Interviews with Venturous Writers
October 12, 2008 11:46 AM   Subscribe

 
sweet. i love the dalkey archive.
posted by ifjuly at 12:02 PM on October 12, 2008


Some great stuff there, though it's a shame the interviews often aren't contextualized at all (where did this conversation take place, under what circumstances? and when, especially?). After a little poking around I'd like to point out the Samuel R. Delany interview as especially worth a read, starting from his list of interview questions he dislikes, an answer that probably many of the other authors would also like to subscribe to:
I suppose the questions I don't like include: "What makes a good plot?" "What’s your definition of SF?" "Where do you get your ideas?"

When an interviewer asks me such questions, I have to reconstruct why I don't believe there is such a thing as plot for the writer in the usual sense; or why SF belongs to a category of object, as do all written genres, for which it is impossible to find necessary and sufficient conditions (that is, it belongs to a category of object that resists definition in the rigorous sense of the word); or that ideas are not things but—even the simplest of them—complex processes and as such don’t "come from" any "place" but are rather process-responses to any number of complex situations.
posted by RogerB at 12:13 PM on October 12, 2008 [1 favorite]


Nice. Cortazar on Hopscotch (spoilers):

To say he doesn’t kill himself is to destroy the book. The idea is that you or any other reader must decide. So you decide, the same as I, that Oliveira does not commit suicide. But there are readers who decide he does. Well, too bad for them. The reader is the accomplice, he has to decide.
posted by juv3nal at 12:55 PM on October 12, 2008


Wow. I loved that Burroughs interview. Especially his assessment that Queer was "amateurish". I couldn't disagree more. Queer is one of the first books of his that I recommend to people who are used to a straight (ha!) narrative. It's an emotionally raw book, sometimes wincingly so as you read the protagonist repeatedly embarrass himself for love, and largely autobiographical, which might explain Burroughs' distaste for it.
posted by Marisa Stole the Precious Thing at 12:57 PM on October 12, 2008


Thanks for the post Iridic. Some good reading.

oooh, I like this one: A Conversation with David Foster Wallace By Larry McCaffery linked in your OP.

U.S. viewers’ relationship with TV is essentially puerile and dependent, as are all relationships based on seduction.

huh. That's a zinger I need to think about.
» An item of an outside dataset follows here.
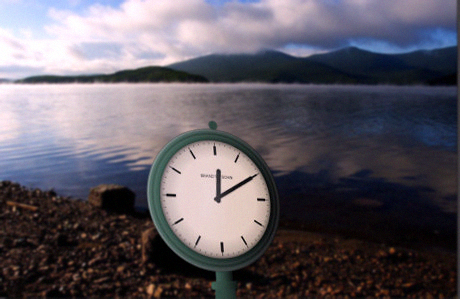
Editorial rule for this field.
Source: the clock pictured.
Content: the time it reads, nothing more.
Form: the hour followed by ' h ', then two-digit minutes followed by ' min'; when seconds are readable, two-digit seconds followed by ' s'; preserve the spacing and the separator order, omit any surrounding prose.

Wonder what it means?

ooh, another zinger:

I had a teacher I liked who used to say good fiction’s job was to comfort the disturbed and disturb the comfortable.
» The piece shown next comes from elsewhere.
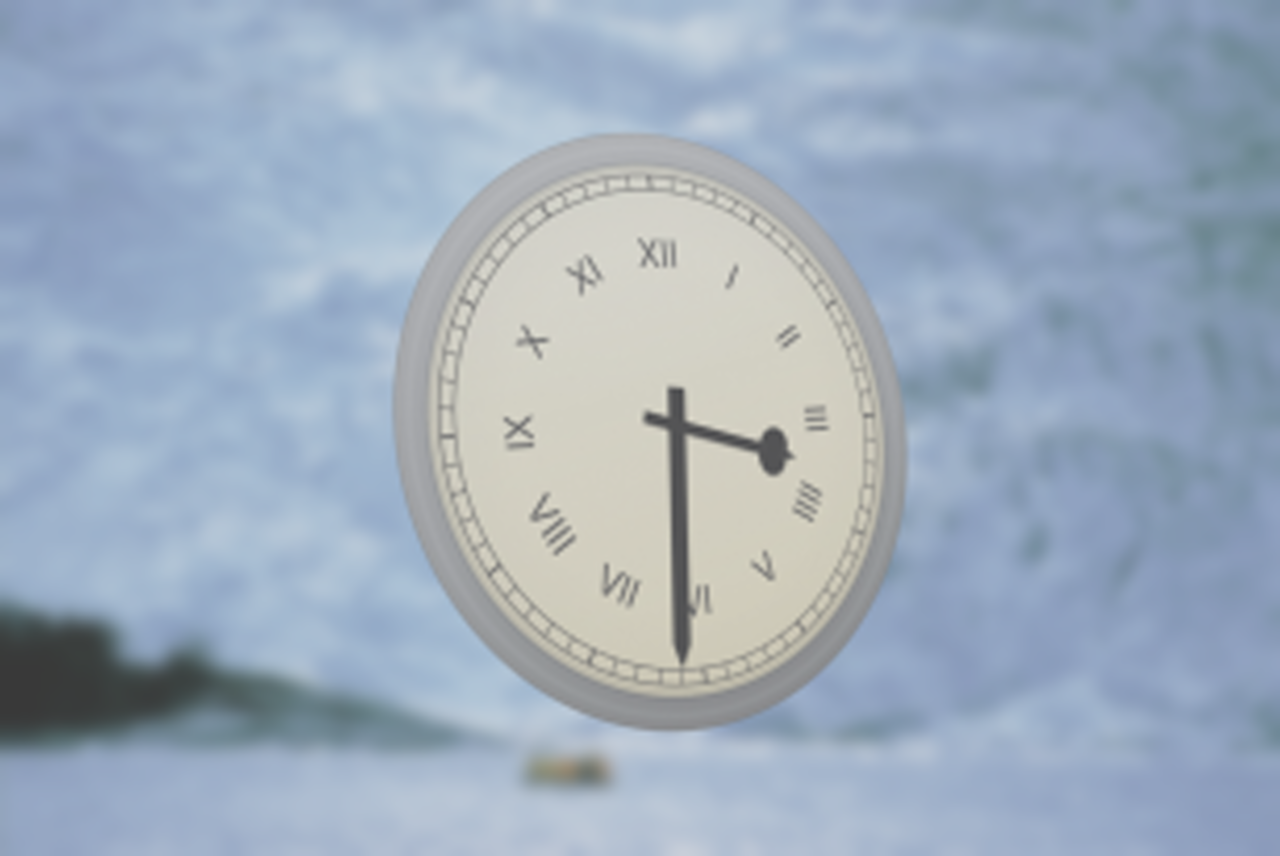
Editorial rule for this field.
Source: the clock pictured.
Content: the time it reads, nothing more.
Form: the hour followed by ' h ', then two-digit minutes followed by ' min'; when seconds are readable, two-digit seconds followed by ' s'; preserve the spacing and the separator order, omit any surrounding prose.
3 h 31 min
Anecdote: In 1974, when Samuel (Chip) Delany was living in London with his wife, Marilyn Hacker and newborn daughter, my boyfriend at that time and I interviewed him for, I think, the literary magazine we started then, called Sixpack. Chip looked like this, not as he does now.
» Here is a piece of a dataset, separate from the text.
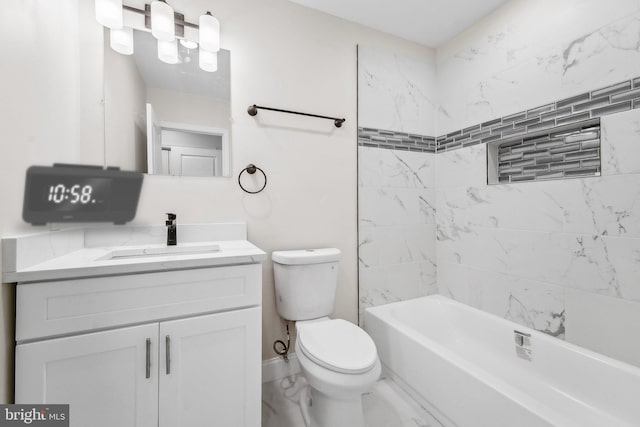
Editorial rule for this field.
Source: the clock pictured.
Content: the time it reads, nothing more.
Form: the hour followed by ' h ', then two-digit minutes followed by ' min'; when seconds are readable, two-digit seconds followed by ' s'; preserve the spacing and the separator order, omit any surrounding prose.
10 h 58 min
Honestly, I can't remember what the interview was for but Chip was, I do remember, an intense, interesting man. His wife was very quiet and gentle, their newborn, Iva, beautiful. I loved that Chip and Marilyn were both such science geeks, having both attended the Bronx High School of Science at the same time, both gay/bisexual, both writers, both born in the same year. I remember thinking it would be interesting to be their child.
posted by nickyskye at 3:38 PM on October 12, 2008


It's worth saying again : R.I.P. D.F.W.
posted by mannequito at 4:26 PM on October 12, 2008


Excellent post.
posted by plexi at 8:12 PM on October 12, 2008


The Queneau interview was an interesting intervention into a problematic that's increasingly been dogging my work as a book reviewer. I don't quite agree with his characterisations — and I'd venture to suggest he wouldn't want that anyway, valuing the multiple over the singular as he does — but it's provocative and useful to me in a very personal way. So, as ever, love your work, Ray.
posted by Wolof at 10:43 PM on October 12, 2008


nickyskye: huh. That's a zinger I need to think about. Wonder what it means?

He goes into this at length in "E unibus pluram: television and U.S. fiction".